Além dos desafios logísticos, a criação do MUS enfrentou desafios organizacionais:

  • ao nível de relacionamento e criação de elos de confiança com as autoridades de supervisão nacionais, e
  • ao nível de implementação da legislação que estava a ser produzida e implementada ao mesmo tempo, designadamente relacionada com requisitos prudenciais; poderes, instrumentos e exercício de supervisão; e o enquadramento para a recuperação e resolução de instituições de crédito.

A primeira prioridade do MUS foi o restabelecimento da confiança no sistema bancário europeu profundamente abalado com as várias vagas de crises que a Europa enfrentou. Tal tem expressão num conjunto de métricas relevantes desde o Comprehensive Assessment, das quais destacaria:

  • o aumento dos rácios de capital: o rácio CET1 aumentou 2,6 pontos percentuais entre o fim de 2014 e o segundo trimestre de 2018, e
  • a redução dos créditos não produtivos (non performing loans, NPLs): de 958 mil milhões de euros para 657 mil milhões de euros (entre o fim de 2014 e o segundo trimestre de 2018), o que corresponde a um rácio médio de NPL de 4,4%.

Conforme referia recentemente o Presidente Draghi, a supervisão europeia trouxe um conjunto de benefícios importantes quando comparada com o sistema fragmentado de supervisores nacionais ao:

  1. harmonizar as práticas de supervisão,
  2. adotar uma perspetiva de todo o sistema ao monitorizar e mitigar os riscos, e
  3. reduzir a fragmentação do quadro operacional de supervisão.

Neste contexto, é de ressalvar um conjunto de iniciativas do MUS ao longo dos últimos anos relacionadas com:

  1. a harmonização do processo de análise e avaliação para fins de supervisão (Supervisory Review and Evaluation Process – SREP),
  2. as avaliações da adequação e idoneidade, e
  3. os trabalhos relacionados com os créditos não produtivos.

As iniciativas que identifiquei são apenas um subconjunto de um vasto trabalho já efetuado pelo MUS.

Um trabalho manifestamente positivo pelo rigor acrescido e maior grau de intrusão e pela melhoria da governação que impôs, ao focar-se numa cultura de risco transversal, que questiona sistematicamente a sustentabilidade da banca no presente e no futuro em termos de procedimentos e de modelo de negócio.

→ **DADOS FORNECIDOS**

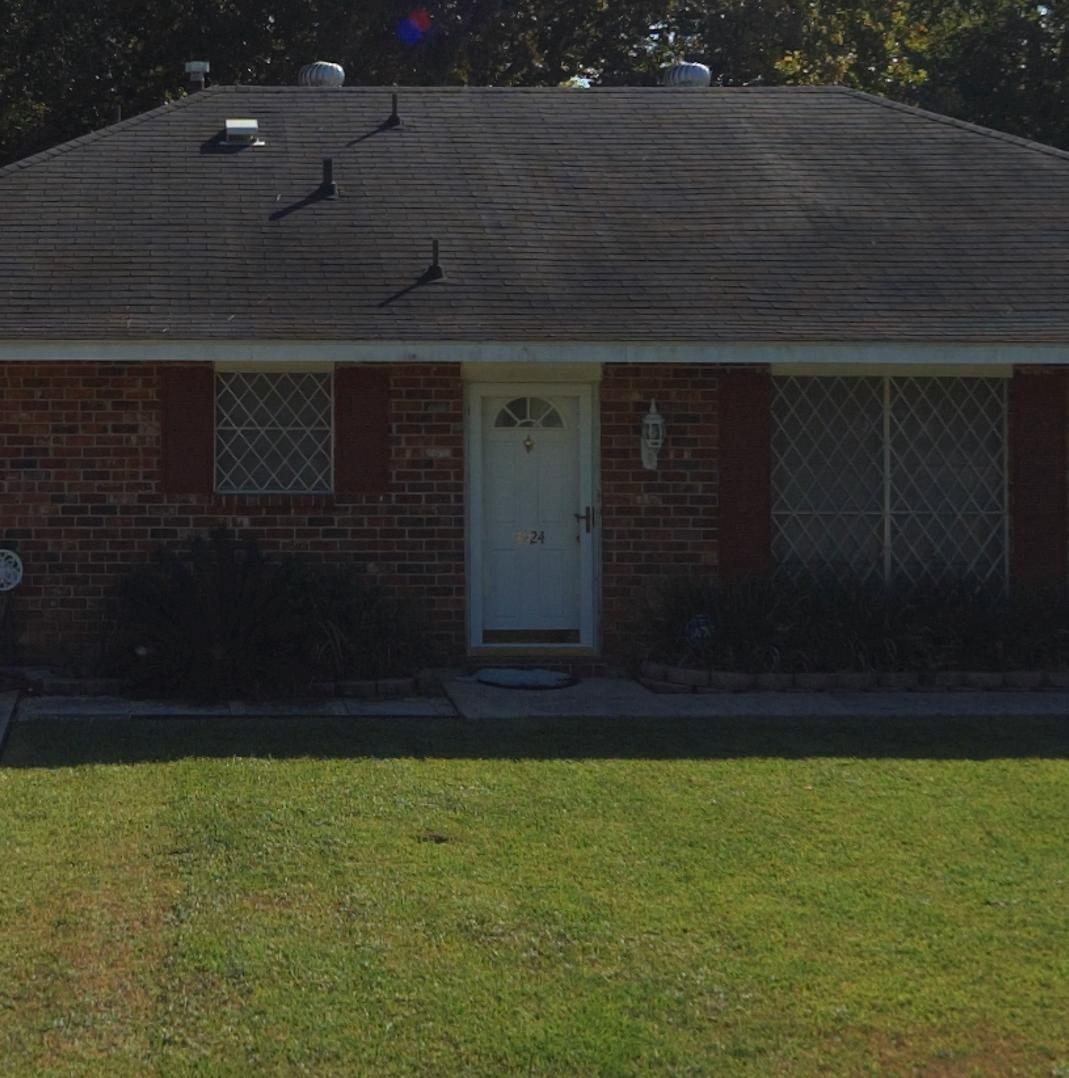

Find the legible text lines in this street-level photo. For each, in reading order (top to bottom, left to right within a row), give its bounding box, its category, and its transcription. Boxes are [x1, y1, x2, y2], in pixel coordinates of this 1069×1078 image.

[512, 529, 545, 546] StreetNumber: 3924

→ **TAREFA A REALIZAR**
Transcreva palavra por palavra o trecho do texto sobre a supervisão bancária europeia, começando em "As iniciativas que" e terminando em "modelo de negócio.". O material não é necessário para resolver esta tarefa.

→ **RESPOSTA AO EXERCÍCIO**
As iniciativas que identifiquei são apenas um subconjunto de um vasto trabalho já efetuado pelo MUS.

Um trabalho manifestamente positivo pelo rigor acrescido e maior grau de intrusão e pela melhoria da governação que impôs, ao focar-se numa cultura de risco transversal, que questiona sistematicamente a sustentabilidade da banca no presente e no futuro em termos de procedimentos e de modelo de negócio.